Shiseido Co. aims to maintain annual sales growth of more than 20 percent in China by expanding distribution into inland provinces, the company said Tuesday.

Japan's biggest cosmetics maker plans to sell lipstick, skin cream and other products through another 1,700 stores, mainly in inland regions, during the next two years, up from 3,300 now, said Tatsuomi Takamori, head of Shiseido's Chinese business.

Shiseido is betting that expanding into new regions in China will help it maintain growth in the face of any slowdown in consumption. China retail sales grew 15.2 percent in the first two months of this year, the slowest pace in two years, but Shiseido is predicting the $15 billion cosmetic market will overtake that of Japan's in 2009.

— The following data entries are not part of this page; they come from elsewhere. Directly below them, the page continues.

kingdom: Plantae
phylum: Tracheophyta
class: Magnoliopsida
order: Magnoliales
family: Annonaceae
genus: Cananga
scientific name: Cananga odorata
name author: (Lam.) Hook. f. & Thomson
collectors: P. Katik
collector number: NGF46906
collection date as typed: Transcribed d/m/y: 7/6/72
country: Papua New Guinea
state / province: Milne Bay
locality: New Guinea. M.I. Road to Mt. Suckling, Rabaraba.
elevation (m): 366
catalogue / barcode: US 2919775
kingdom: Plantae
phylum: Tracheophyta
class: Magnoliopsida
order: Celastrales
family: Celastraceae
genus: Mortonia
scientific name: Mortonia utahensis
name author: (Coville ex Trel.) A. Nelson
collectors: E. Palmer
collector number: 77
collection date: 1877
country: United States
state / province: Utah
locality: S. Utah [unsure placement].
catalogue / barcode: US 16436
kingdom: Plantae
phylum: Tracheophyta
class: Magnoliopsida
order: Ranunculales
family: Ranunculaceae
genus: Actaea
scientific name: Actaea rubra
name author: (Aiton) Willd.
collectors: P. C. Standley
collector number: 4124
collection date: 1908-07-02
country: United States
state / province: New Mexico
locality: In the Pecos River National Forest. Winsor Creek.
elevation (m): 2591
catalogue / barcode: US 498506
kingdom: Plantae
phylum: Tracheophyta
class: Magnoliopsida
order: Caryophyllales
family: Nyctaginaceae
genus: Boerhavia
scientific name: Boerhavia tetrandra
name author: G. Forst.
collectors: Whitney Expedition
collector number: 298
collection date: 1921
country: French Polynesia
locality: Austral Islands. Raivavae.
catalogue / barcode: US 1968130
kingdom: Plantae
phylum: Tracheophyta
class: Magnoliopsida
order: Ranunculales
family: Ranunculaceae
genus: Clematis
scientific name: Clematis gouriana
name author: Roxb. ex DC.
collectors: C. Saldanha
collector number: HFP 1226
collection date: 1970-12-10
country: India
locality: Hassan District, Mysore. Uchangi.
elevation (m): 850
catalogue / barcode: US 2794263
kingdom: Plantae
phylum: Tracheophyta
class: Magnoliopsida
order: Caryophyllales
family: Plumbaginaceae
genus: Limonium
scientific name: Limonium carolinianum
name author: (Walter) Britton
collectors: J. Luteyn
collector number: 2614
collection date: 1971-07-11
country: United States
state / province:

"Consumption in China's inland areas won't likely be significantly hurt by the global recession because the government is ready to take all necessary measures," Takamori said.

Beijing last year announced a 4 trillion yuan ($585 billion) stimulus package to sustain economic growth.

Shiseido's China sales gained about 30 percent in 2007 to ¥60.6 billion. The company had "mid-20s" percentage growth last year and aims to maintain that this year, Takamori said, declining to provide yen figures.

The cosmetics maker, which until now has focused on selling luxury products through department stores in Beijing, Shanghai and other coastal cities, aims to broaden its lineup of locally made products as it expands into regional areas, Takamori said.

The expansion there may help offset falling sales at home, which have fallen for the four months through January.

On Jan. 29, Shiseido cut its net income forecast 17 percent to ¥30 billion for the year through March on weaker domestic sales and a stronger yen.